Les amateurs de technologie ont été surpris par la récente décision d’Apple d’autoriser un premier émulateur PC sur son App Store. Cette initiative marque un tournant significatif dans la politique d’Apple concernant les émulateurs, suscitant à la fois curiosité et enthousiasme parmi les utilisateurs. Découvrons ensemble les détails de cette évolution et son impact potentiel.
L’autorisation d’émulateurs sur l’App Store : une évolution marquante
On avait entendu parler de Tutuapp ou Tweakbox, Ces derniers mois, la politique d’Apple vis-à-vis des émulateurs a connu un assouplissement inattendu. Non seulement l’entreprise autorise désormais ces applications sur l’App Store pour iOS et iPadOS, mais elle accepte également une variété croissante de projets. Parmi ceux-ci, on compte l’ajout récent de l’application RetroArch, bien connue des amateurs de rétrogaming.
Cette nouvelle politique inclut également une flexibilité accrue concernant le chargement de ROM à partir de sources externes, élargissant ainsi les possibilités offertes aux utilisateurs. Cette évolution représente un changement de paradigme significatif par rapport aux restrictions antérieures, ouvrant la voie à de nouvelles expériences sur les appareils Apple.

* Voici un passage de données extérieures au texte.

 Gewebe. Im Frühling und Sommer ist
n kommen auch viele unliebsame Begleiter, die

UTM SE : un émulateur PC basé sur QEMU
La grande nouvelle est l’arrivée de UTM SE, un émulateur PC basé sur QEMU. Cette application permet de faire fonctionner divers systèmes d’exploitation, notamment Windows (Windows 11 Famille et 11 Pro) et Linux, ainsi que d’autres systèmes compatibles avec les architectures x86 ou x64. Un avantage notable de UTM SE est sa compatibilité avec VisionOS, bien que ce dernier soit actuellement utilisé par un nombre restreint de personnes équipées du casque Vision Pro.

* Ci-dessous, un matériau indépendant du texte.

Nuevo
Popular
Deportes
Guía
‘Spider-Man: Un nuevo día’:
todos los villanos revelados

Cependant, il est crucial de noter que les performances de cet émulateur sont limitées par l’absence de compilation JIT (Just in Time), ce qui ralentit considérablement l’exécution des programmes. Cette limitation est particulièrement ressentie lorsqu’il s’agit d’émuler des systèmes modernes, tels que la dernière version d’Ubuntu, même sur des appareils performants comme l’iPad Pro équipé de la puce M4.
Un changement de politique surprenant
Tout ceci est le signe d’Apple d’une plus grande ouverture, comme l’arrivée du RCS. La mise à disposition de UTM SE sur l’App Store est d’autant plus surprenante qu’Apple avait initialement rejeté cette application. La raison invoquée était que les règles de l’App Store autorisaient les émulateurs uniquement pour les jeux, excluant ainsi les émulateurs PC orientés vers les systèmes d’exploitation. Les développeurs de UTM SE avaient argumenté que leur application visait principalement les vieux jeux pour DOS et Windows, mais sans succès.

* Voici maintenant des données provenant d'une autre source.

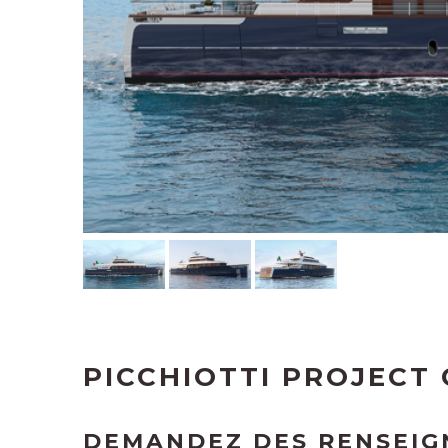
PICCHIOTTI PROJECT
DEMANDEZ DES RENSEI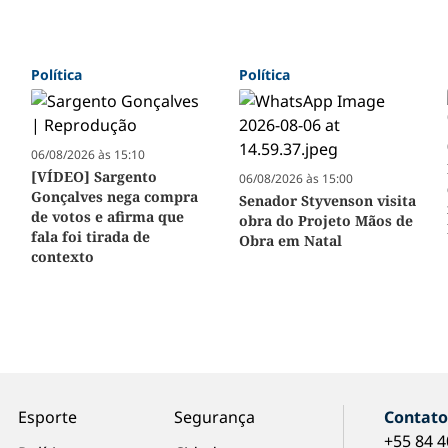
Política
Política
06/08/2026 às 15:10
[VÍDEO] Sargento
06/08/2026 às 15:00
Gonçalves nega compra
Senador Styvenson visita
de votos e afirma que
obra do Projeto Mãos de
fala foi tirada de
Obra em Natal
contexto
Esporte
Segurança
Contat
+55 84 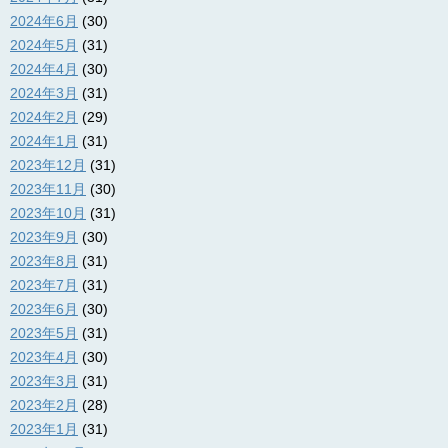
2024年6月
(30)
2024年5月
(31)
2024年4月
(30)
2024年3月
(31)
2024年2月
(29)
2024年1月
(31)
2023年12月
(31)
2023年11月
(30)
2023年10月
(31)
2023年9月
(30)
2023年8月
(31)
2023年7月
(31)
2023年6月
(30)
2023年5月
(31)
2023年4月
(30)
2023年3月
(31)
2023年2月
(28)
2023年1月
(31)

Malgré ces obstacles, les développeurs ont persévéré et ont finalement réussi à faire approuver leur projet grâce au soutien de l’équipe d’AltStore. Cette collaboration a été déterminante dans le revirement d’Apple, permettant à UTM SE de faire son entrée sur l’App Store. Ce succès inattendu soulève des questions sur les futures possibilités d’émulation et sur l’orientation stratégique d’Apple en matière de logiciels tiers.
L’arrivée de UTM SE marque une étape importante dans l’évolution des politiques d’Apple. Elle ouvre de nouvelles perspectives pour les développeurs et les utilisateurs souhaitant explorer des environnements informatiques diversifiés sur leurs appareils Apple. Reste à voir comment cette initiative influencera les futures décisions de l’entreprise en matière d’émulation et d’applications tierces.